UCT students Dylan Reddering, 23, and Caleb Swanepoel, 19, were attacked by sharks in Plettenberg Bay and Buffels Bay respectively. Both men are recovering in hospital, though Swanepoel lost a leg.  Image by: Supplied
UCT students Dylan Reddering, 23, and Caleb Swanepoel, 19, were attacked by sharks in Plettenberg Bay and Buffels Bay respectively. Both men are recovering in hospital, though Swanepoel lost a leg. Image by: Supplied

UCT students Dylan Reddering, 23, and Caleb Swanepoel, 19, were attacked by sharks in Plettenberg Bay and Buffels Bay respectively. Both men are recovering in hospital, though Swanepoel lost a leg.

Dr Alison Kock, research manager at Shark Spotters, said: ” The sardine run brings a lot of predators into the area, including seals and dolphins.”

She said it was unlikely that the same shark was responsible for both attacks.

“Theoretically, it’s possible that it was the same shark, but highly unlikely.”

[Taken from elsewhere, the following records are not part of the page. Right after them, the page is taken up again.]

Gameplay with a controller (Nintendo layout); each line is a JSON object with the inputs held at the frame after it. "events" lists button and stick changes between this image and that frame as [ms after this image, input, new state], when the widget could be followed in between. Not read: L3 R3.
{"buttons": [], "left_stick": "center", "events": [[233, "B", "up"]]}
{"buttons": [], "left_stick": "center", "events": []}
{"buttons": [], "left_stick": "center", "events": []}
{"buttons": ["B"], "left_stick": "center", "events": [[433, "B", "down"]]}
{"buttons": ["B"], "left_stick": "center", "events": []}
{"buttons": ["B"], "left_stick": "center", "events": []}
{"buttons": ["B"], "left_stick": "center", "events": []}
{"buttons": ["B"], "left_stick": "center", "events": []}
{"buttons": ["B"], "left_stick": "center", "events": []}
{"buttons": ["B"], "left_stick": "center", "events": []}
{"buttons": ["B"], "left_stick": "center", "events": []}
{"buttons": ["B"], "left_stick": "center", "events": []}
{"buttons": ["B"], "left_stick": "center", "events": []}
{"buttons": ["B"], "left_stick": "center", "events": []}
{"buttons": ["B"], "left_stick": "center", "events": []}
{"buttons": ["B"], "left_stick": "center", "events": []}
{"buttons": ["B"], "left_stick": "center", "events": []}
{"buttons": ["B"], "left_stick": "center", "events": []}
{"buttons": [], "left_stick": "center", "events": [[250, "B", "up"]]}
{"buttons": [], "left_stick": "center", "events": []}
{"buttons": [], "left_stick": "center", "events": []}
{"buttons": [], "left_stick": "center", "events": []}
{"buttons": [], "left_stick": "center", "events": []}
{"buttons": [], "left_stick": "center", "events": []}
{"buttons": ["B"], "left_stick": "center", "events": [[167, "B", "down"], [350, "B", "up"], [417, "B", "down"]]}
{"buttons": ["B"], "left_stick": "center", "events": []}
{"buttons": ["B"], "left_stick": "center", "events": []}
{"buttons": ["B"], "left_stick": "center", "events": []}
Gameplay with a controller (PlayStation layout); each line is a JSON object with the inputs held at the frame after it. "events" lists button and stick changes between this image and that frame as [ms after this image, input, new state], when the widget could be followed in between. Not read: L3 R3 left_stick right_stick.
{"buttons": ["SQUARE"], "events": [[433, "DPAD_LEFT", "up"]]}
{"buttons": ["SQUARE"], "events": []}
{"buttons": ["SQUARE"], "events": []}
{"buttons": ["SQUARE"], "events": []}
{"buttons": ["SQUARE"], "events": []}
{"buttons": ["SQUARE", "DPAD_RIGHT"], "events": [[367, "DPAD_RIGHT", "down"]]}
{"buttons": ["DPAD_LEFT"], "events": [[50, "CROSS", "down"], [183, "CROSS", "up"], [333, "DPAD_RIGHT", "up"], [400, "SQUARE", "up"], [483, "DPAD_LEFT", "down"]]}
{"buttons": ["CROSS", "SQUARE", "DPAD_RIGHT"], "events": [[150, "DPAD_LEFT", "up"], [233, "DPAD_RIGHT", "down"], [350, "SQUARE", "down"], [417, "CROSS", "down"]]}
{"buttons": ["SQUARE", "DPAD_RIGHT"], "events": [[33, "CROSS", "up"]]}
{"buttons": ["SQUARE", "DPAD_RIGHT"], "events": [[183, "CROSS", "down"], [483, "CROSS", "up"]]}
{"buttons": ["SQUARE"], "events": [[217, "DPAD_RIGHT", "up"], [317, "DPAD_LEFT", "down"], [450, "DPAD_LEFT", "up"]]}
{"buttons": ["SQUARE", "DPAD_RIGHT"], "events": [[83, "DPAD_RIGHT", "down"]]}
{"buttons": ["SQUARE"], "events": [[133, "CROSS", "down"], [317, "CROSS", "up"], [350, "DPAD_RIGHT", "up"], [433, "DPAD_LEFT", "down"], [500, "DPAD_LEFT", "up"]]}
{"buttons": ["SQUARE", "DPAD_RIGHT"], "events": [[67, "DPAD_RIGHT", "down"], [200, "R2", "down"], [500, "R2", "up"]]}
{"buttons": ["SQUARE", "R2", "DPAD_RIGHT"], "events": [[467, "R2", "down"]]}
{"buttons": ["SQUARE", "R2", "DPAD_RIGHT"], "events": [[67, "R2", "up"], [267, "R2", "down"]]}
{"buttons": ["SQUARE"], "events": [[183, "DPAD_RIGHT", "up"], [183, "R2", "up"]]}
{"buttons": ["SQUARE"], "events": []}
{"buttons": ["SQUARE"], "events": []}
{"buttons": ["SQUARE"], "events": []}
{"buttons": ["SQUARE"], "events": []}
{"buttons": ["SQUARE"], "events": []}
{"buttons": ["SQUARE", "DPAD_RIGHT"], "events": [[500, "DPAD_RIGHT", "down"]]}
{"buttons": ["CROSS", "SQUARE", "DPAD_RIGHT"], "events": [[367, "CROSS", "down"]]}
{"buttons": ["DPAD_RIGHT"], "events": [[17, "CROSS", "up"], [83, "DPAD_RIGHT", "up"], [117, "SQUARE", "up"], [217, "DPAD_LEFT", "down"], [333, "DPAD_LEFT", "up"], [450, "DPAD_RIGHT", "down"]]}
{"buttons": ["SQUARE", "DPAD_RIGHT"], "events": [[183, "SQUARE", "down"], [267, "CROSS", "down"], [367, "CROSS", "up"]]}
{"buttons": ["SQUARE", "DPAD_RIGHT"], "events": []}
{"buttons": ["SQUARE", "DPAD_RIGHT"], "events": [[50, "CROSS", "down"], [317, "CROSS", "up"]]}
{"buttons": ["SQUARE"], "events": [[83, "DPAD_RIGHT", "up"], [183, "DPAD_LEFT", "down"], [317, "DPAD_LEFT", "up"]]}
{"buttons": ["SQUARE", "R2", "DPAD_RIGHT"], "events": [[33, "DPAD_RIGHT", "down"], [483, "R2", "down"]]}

Knysna municipal manager Grant Easton said beaches in the area remained closed and people were being encouraged not to swim.

Kock said of the 72 unprovoked attacks that took place last year globally, only three were fatal. Of the two attacks in South Africa, one was fatal. South Africa has one of the five highest shark attack rates in the world.